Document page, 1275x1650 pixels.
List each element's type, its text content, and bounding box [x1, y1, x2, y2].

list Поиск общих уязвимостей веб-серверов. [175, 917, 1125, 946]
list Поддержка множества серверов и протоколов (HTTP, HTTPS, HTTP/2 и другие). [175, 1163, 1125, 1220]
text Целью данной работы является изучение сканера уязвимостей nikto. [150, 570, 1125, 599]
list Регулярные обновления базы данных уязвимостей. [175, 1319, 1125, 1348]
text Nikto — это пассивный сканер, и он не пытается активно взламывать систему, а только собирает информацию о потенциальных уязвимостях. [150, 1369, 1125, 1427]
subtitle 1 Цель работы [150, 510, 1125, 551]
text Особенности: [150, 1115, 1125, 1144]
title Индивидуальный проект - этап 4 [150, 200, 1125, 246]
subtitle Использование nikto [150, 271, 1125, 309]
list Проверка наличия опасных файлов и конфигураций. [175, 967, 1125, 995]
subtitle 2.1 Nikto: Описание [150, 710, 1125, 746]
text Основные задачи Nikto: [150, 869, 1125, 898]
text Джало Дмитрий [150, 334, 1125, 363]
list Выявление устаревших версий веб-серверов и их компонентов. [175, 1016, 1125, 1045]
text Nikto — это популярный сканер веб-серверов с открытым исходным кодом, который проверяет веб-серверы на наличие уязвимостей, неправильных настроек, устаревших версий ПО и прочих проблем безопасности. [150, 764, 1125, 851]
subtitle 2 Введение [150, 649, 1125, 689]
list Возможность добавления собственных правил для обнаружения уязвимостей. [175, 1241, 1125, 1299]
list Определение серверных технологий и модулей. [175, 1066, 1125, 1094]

Exercise: Count the lines in the records above that contain the word "серверов", and report only that number.

Response: 4